Even I, average looking girl, walk with a knife everywhere and I am trained how to use it to kill, it’s muscle memory. In US, a lot of people stroll around with guns.
I can guarantee you that if you ever end up getting sucker punched by an adult male, you will at best get dazed and not know what's going on, and at worst knocked out cold. The knife is giving you a false illusion of safety. It would only ever be really effective if you were the attacker that pulled out the knife on a victim with the intention to inflict harm. The first to strike usually comes out on top.
There is still the footage question though, probably saved live to the cloud.
That’s a lot of things to go as expected and a lot of unavoidable trouble anyway.
It’s just such a stupid idea to go around punching people. It gets you in trouble, it gets the defender in trouble if their training/emotion/nastiness takes over and they do severe harm to you.
You better make sure to knock someone out in one go and then what go to jail if they die?
I didn’t expect this amount of stupidity here
I think even the political activists will be extremely divided on this one. You have privacy on one hand, accessibility and a genuinely life-changing technology on the other.
With AI glasses like the ones Meta is pushing, the device is not just helping you. It is recording. Photos and videos can be sent back to company servers. Reports show that human reviewers can see very private footage users never meant to share. That includes sensitive personal moments. The device is basically an always-on camera tied to a giant data company.

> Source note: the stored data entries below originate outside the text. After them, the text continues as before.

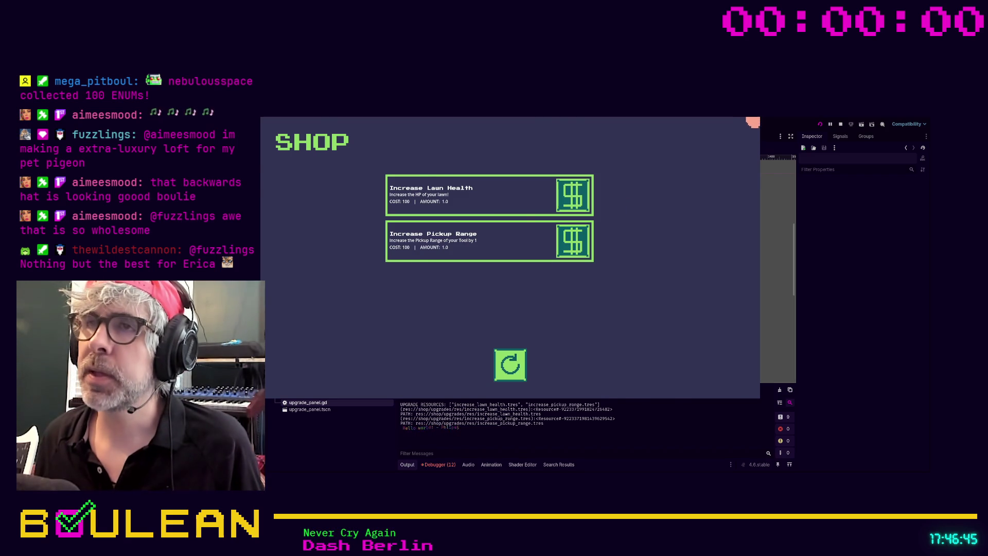
pyautogui.click(751, 121)
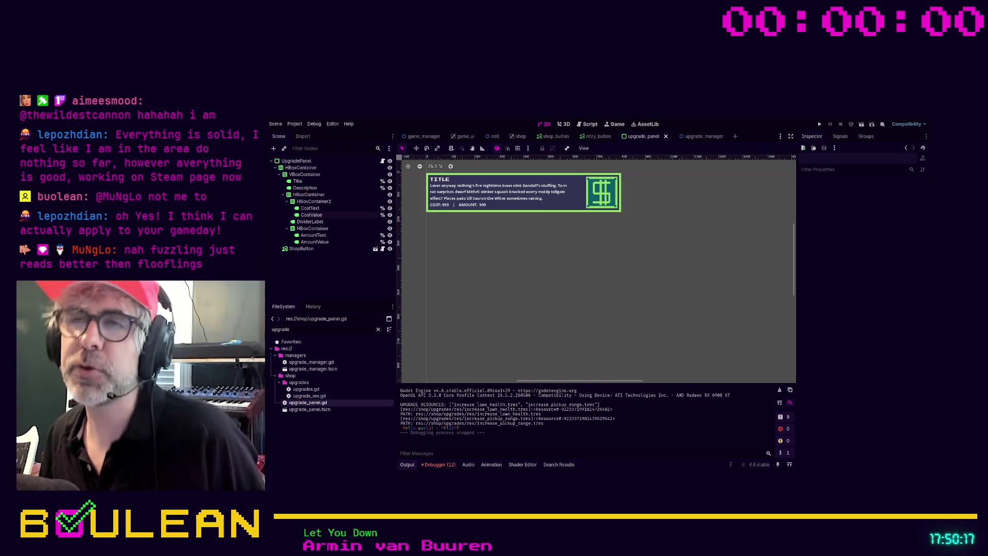
# Step: Delete the commented-out lines 17–28 from upgrade_panel.gd and run the game with F5
pyautogui.click(587, 124)
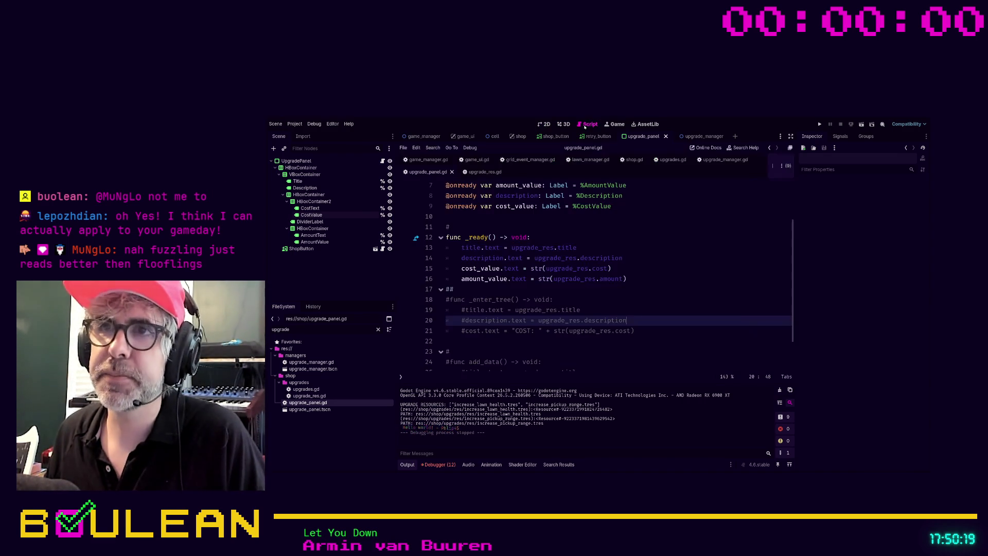
pyautogui.click(581, 299)
pyautogui.scroll(-1, 515, 278)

If you depend on that device to understand the world, that makes you more vulnerable, not less. If ads, errors, or AI hallucinations start shaping what you hear about your surroundings, that affects your only channel of perception. If your daily life is constantly captured and stored, that affects your autonomy.
So yes, many of us will still use the tech. But that is exactly why pushing for strong, clear privacy terms now matters. Accessibility should not mean giving up control over your own life.
Full disclosure: I don't own Meta glasses (yet), but I know some users and observe rollout amongst assistive technology resellers.
(and I am blind, I know what I am talking about)
Meta's own guidelines[1] say that you should "Power off in private spaces."
You can't always tell if you're being recorded since they can be tampered with to disable the LED. And from what I gather, the LED only serves to indicate of video recording, and not necessarily audio.